### Source material
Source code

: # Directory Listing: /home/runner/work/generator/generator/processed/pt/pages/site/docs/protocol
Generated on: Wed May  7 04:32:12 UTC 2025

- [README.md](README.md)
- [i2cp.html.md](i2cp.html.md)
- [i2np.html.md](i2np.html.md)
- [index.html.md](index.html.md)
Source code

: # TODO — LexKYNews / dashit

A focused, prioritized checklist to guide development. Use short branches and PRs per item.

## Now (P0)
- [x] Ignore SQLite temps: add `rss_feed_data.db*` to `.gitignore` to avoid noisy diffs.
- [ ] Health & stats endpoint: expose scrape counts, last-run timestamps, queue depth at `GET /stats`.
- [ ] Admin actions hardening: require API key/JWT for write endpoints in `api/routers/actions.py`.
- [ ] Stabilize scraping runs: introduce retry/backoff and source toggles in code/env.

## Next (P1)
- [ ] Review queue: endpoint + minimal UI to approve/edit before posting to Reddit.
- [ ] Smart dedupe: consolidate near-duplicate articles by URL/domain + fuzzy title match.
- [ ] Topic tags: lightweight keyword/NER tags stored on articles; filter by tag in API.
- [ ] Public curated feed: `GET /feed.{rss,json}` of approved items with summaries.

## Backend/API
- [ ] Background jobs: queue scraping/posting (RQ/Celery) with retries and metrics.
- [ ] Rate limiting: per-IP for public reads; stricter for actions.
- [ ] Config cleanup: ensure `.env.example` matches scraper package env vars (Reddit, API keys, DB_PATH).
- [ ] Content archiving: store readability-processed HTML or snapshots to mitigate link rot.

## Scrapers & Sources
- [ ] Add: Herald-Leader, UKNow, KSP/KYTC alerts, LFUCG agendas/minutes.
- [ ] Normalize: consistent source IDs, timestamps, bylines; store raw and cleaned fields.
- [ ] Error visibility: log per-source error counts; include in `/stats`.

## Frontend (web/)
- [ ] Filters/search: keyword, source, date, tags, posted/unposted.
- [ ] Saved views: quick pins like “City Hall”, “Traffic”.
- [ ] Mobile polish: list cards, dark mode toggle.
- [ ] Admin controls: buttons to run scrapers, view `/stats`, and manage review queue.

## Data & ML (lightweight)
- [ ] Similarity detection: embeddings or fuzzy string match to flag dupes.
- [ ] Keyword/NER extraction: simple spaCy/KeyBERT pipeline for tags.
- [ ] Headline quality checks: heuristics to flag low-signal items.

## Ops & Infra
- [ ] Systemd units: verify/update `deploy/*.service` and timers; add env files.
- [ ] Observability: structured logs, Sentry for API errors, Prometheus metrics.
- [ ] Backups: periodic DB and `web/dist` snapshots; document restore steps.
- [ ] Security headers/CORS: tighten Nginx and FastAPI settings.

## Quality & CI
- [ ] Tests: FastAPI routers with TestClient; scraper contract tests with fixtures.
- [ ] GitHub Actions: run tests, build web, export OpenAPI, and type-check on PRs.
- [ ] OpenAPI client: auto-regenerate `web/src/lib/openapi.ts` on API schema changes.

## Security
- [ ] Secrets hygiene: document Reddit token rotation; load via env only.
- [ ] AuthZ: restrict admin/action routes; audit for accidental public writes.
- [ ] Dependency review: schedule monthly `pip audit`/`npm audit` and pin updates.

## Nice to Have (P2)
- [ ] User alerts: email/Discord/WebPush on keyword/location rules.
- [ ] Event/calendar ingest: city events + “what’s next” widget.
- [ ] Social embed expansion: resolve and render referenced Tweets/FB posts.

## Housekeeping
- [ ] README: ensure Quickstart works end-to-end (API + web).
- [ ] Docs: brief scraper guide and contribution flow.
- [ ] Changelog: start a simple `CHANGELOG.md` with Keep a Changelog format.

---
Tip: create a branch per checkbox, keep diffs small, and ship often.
######
Rename "fuzzy" to "approximate" throughout the stretch from the line containing "## Now (P0)" through the line containing "- [ ] Security", and give back only those lines with everything else unchanged.

## Now (P0)
- [x] Ignore SQLite temps: add `rss_feed_data.db*` to `.gitignore` to avoid noisy diffs.
- [ ] Health & stats endpoint: expose scrape counts, last-run timestamps, queue depth at `GET /stats`.
- [ ] Admin actions hardening: require API key/JWT for write endpoints in `api/routers/actions.py`.
- [ ] Stabilize scraping runs: introduce retry/backoff and source toggles in code/env.

## Next (P1)
- [ ] Review queue: endpoint + minimal UI to approve/edit before posting to Reddit.
- [ ] Smart dedupe: consolidate near-duplicate articles by URL/domain + approximate title match.
- [ ] Topic tags: lightweight keyword/NER tags stored on articles; filter by tag in API.
- [ ] Public curated feed: `GET /feed.{rss,json}` of approved items with summaries.

## Backend/API
- [ ] Background jobs: queue scraping/posting (RQ/Celery) with retries and metrics.
- [ ] Rate limiting: per-IP for public reads; stricter for actions.
- [ ] Config cleanup: ensure `.env.example` matches scraper package env vars (Reddit, API keys, DB_PATH).
- [ ] Content archiving: store readability-processed HTML or snapshots to mitigate link rot.

## Scrapers & Sources
- [ ] Add: Herald-Leader, UKNow, KSP/KYTC alerts, LFUCG agendas/minutes.
- [ ] Normalize: consistent source IDs, timestamps, bylines; store raw and cleaned fields.
- [ ] Error visibility: log per-source error counts; include in `/stats`.

## Frontend (web/)
- [ ] Filters/search: keyword, source, date, tags, posted/unposted.
- [ ] Saved views: quick pins like “City Hall”, “Traffic”.
- [ ] Mobile polish: list cards, dark mode toggle.
- [ ] Admin controls: buttons to run scrapers, view `/stats`, and manage review queue.

## Data & ML (lightweight)
- [ ] Similarity detection: embeddings or approximate string match to flag dupes.
- [ ] Keyword/NER extraction: simple spaCy/KeyBERT pipeline for tags.
- [ ] Headline quality checks: heuristics to flag low-signal items.

## Ops & Infra
- [ ] Systemd units: verify/update `deploy/*.service` and timers; add env files.
- [ ] Observability: structured logs, Sentry for API errors, Prometheus metrics.
- [ ] Backups: periodic DB and `web/dist` snapshots; document restore steps.
- [ ] Security headers/CORS: tighten Nginx and FastAPI settings.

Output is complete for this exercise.